======== Given information ========

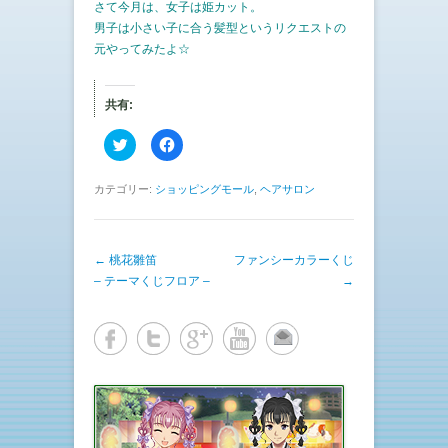
さて今月は、女子は姫カット。
男子は小さい子に合う髪型というリクエストの
元やってみたよ☆
共有:
ク
F
リ
a
ッ
c
ク
e
し
b
カテゴリー:
ショッピングモール
,
ヘアサロン
て
o
T
o
w
k
i
で
t
共
投稿ナビゲーション
←
桃花雛笛
t
有
ファンシーカラーくじ
e
す
– テーマくじフロア –
→
r
る
で
に
共
は
有
ク
(
リ
新
ッ
し
ク
い
し
ウ
て
ィ
く
ン
だ
ド
さ
ウ
い
で
(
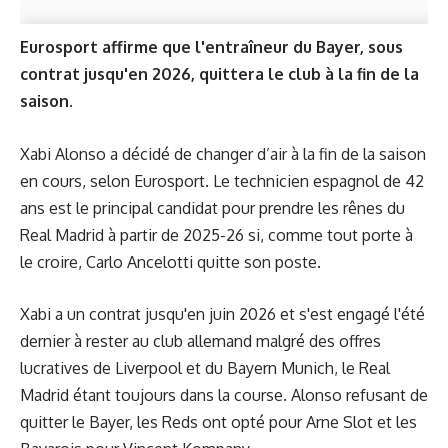
Eurosport affirme que l'entraîneur du Bayer, sous
contrat jusqu'en 2026, quittera le club à la fin de la
saison.
Xabi Alonso a décidé de changer d’air à la fin de la saison
en cours, selon Eurosport. Le technicien espagnol de 42
ans est le principal candidat pour prendre les rênes du
Real Madrid à partir de 2025-26 si, comme tout porte à
le croire, Carlo Ancelotti quitte son poste.
Xabi a un contrat jusqu'en juin 2026 et s'est engagé l'été
dernier à rester au club allemand malgré des offres
lucratives de Liverpool et du Bayern Munich, le Real
Madrid étant toujours dans la course. Alonso refusant de
quitter le Bayer, les Reds ont opté pour Arne Slot et les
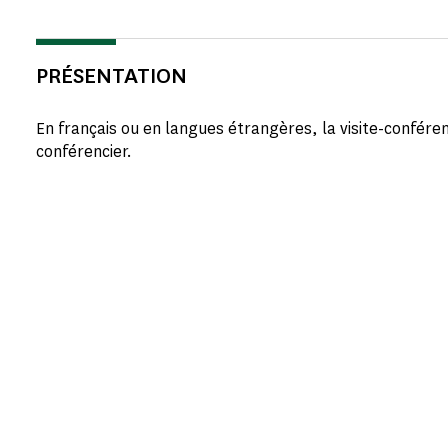
PRÉSENTATION
En français ou en langues étrangères, la visite-confére
conférencier.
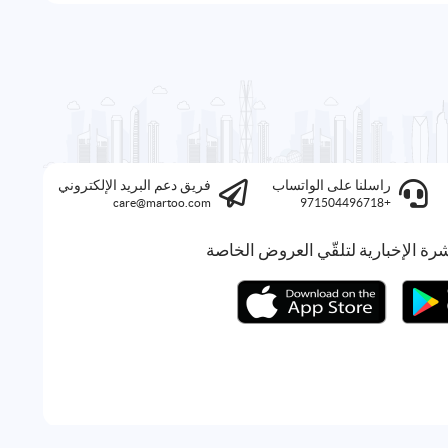
راسلنا على الواتساب
فريق دعم البريد الإلكتروني
care@martoo.com
+971504496718
رة الإخبارية لتلقّي العروض الخاصة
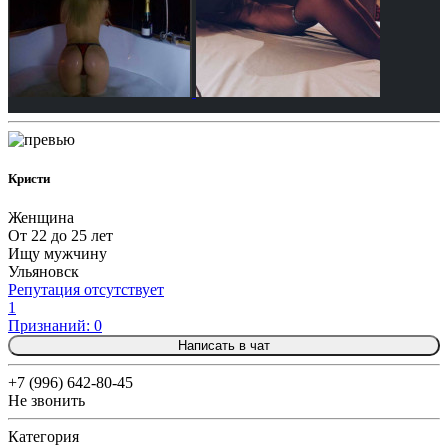
Кристи
Женщина
От 22 до 25 лет
Ищу мужчину
Ульяновск
Репутация отсутствует
1
Признаний: 0
Написать в чат
+7 (996) 642-80-45
Не звонить
Категория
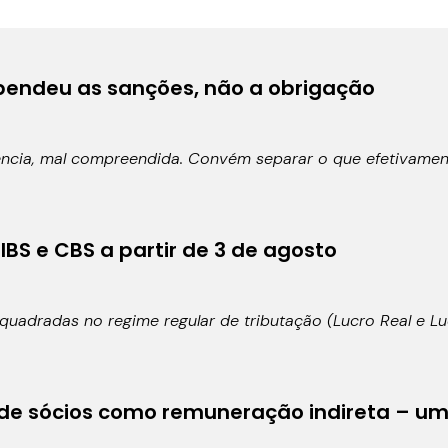
uspendeu as sanções, não a obrigação
ência, mal compreendida. Convém separar o que efetivamen
 IBS e CBS a partir de 3 de agosto
quadradas no regime regular de tributação (Lucro Real e L
de sócios como remuneração indireta – um 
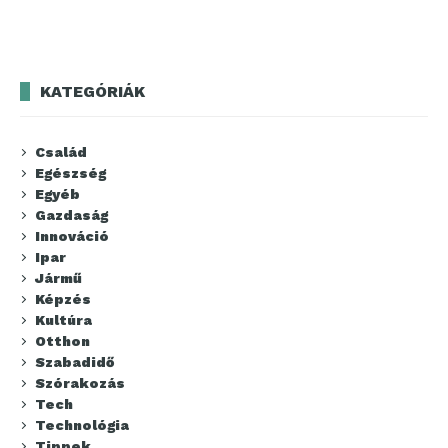
KATEGÓRIÁK
Család
Egészség
Egyéb
Gazdaság
Innováció
Ipar
Jármű
Képzés
Kultúra
Otthon
Szabadidő
Szórakozás
Tech
Technológia
Tippek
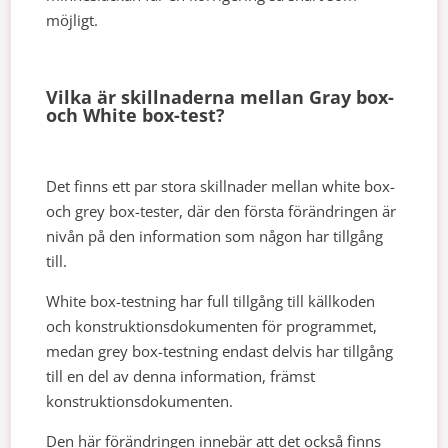
möjligt.
Vilka är skillnaderna mellan Gray box-
och White box-test?
Det finns ett par stora skillnader mellan white box-
och grey box-tester, där den första förändringen är
nivån på den information som någon har tillgång
till.
White box-testning har full tillgång till källkoden
och konstruktionsdokumenten för programmet,
medan grey box-testning endast delvis har tillgång
till en del av denna information, främst
konstruktionsdokumenten.
Den här förändringen innebär att det också finns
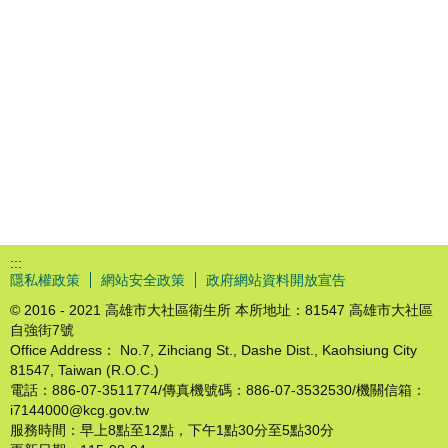
:::
隱私權政策
網站安全政策
政府網站資料開放宣告
© 2016 - 2021 高雄市大社區衛生所 本所地址：81547 高雄市大社區
自強街7號
Office Address： No.7, Zihciang St., Dashe Dist., Kaohsiung City
81547, Taiwan (R.O.C.)
電話：886-07-3511774/傳真機號碼：886-07-3532530/機關信箱：
i7144000@kcg.gov.tw
服務時間：早上8點至12點，下午1點30分至5點30分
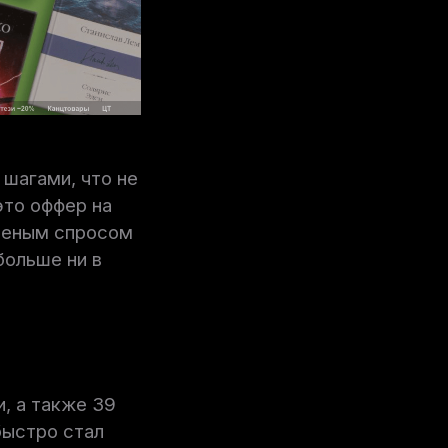
шагами, что не
это оффер на
ешеным спросом
больше ни в
, а также 39
быстро стал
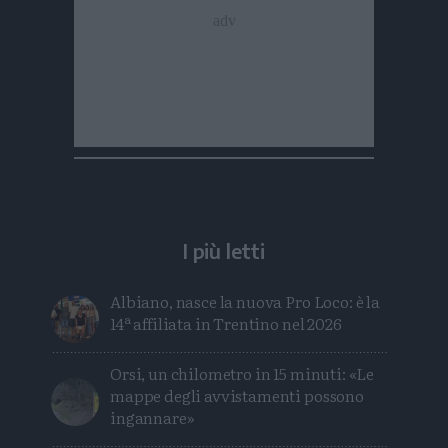
I più letti
Albiano, nasce la nuova Pro Loco: è la
14ª affiliata in Trentino nel 2026
Orsi, un chilometro in 15 minuti: «Le
mappe degli avvistamenti possono
ingannare»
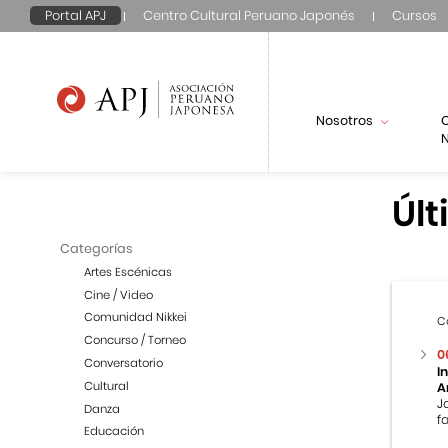
Portal APJ
Centro Cultural Peruano Japonés
Cursos
Nosotros
N
Últ
Categorías
Artes Escénicas
Cine / Video
Comunidad Nikkei
C
Concurso / Torneo
0
Conversatorio
I
Cultural
A
J
Danza
f
Educación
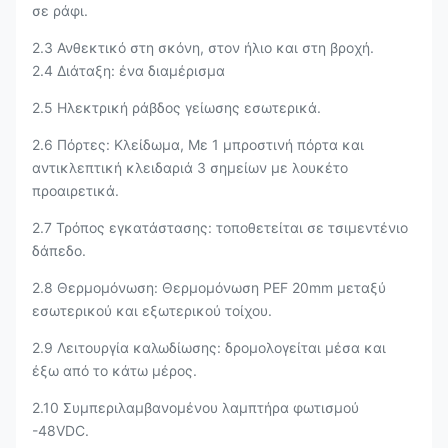
σε ράφι.
2.3 Ανθεκτικό στη σκόνη, στον ήλιο και στη βροχή.
2.4 Διάταξη: ένα διαμέρισμα
2.5 Ηλεκτρική ράβδος γείωσης εσωτερικά.
2.6 Πόρτες: Κλείδωμα, Με 1 μπροστινή πόρτα και
αντικλεπτική κλειδαριά 3 σημείων με λουκέτο
προαιρετικά.
2.7 Τρόπος εγκατάστασης: τοποθετείται σε τσιμεντένιο
δάπεδο.
2.8 Θερμομόνωση: Θερμομόνωση PEF 20mm μεταξύ
εσωτερικού και εξωτερικού τοίχου.
2.9 Λειτουργία καλωδίωσης: δρομολογείται μέσα και
έξω από το κάτω μέρος.
2.10 Συμπεριλαμβανομένου λαμπτήρα φωτισμού
-48VDC.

========

Print the lines of the listing exactly, starting from the line containing "шагами, что не" and running through the end of the listing, with both ends included. Leave the pictures out of your answer.

шагами, что не
это оффер на
ешеным спросом
больше ни в
, а также 39
быстро стал
I più letti
Albiano, nasce la nuova Pro Loco: è la
14ª affiliata in Trentino nel 2026
Orsi, un chilometro in 15 minuti: «Le
mappe degli avvistamenti possono
ingannare»
Portal APJ
Centro Cultural Peruano Japonés
Cursos
Nosotros
N
Últ
Categorías
Artes Escénicas
Cine / Video
Comunidad Nikkei
C
Concurso / Torneo
0
Conversatorio
I
Cultural
A
J
Danza
f
Educación
σε ράφι.
2.3 Ανθεκτικό στη σκόνη, στον ήλιο και στη βροχή.
2.4 Διάταξη: ένα διαμέρισμα
2.5 Ηλεκτρική ράβδος γείωσης εσωτερικά.
2.6 Πόρτες: Κλείδωμα, Με 1 μπροστινή πόρτα και
αντικλεπτική κλειδαριά 3 σημείων με λουκέτο
προαιρετικά.
2.7 Τρόπος εγκατάστασης: τοποθετείται σε τσιμεντένιο
δάπεδο.
2.8 Θερμομόνωση: Θερμομόνωση PEF 20mm μεταξύ
εσωτερικού και εξωτερικού τοίχου.
2.9 Λειτουργία καλωδίωσης: δρομολογείται μέσα και
έξω από το κάτω μέρος.
2.10 Συμπεριλαμβανομένου λαμπτήρα φωτισμού
-48VDC.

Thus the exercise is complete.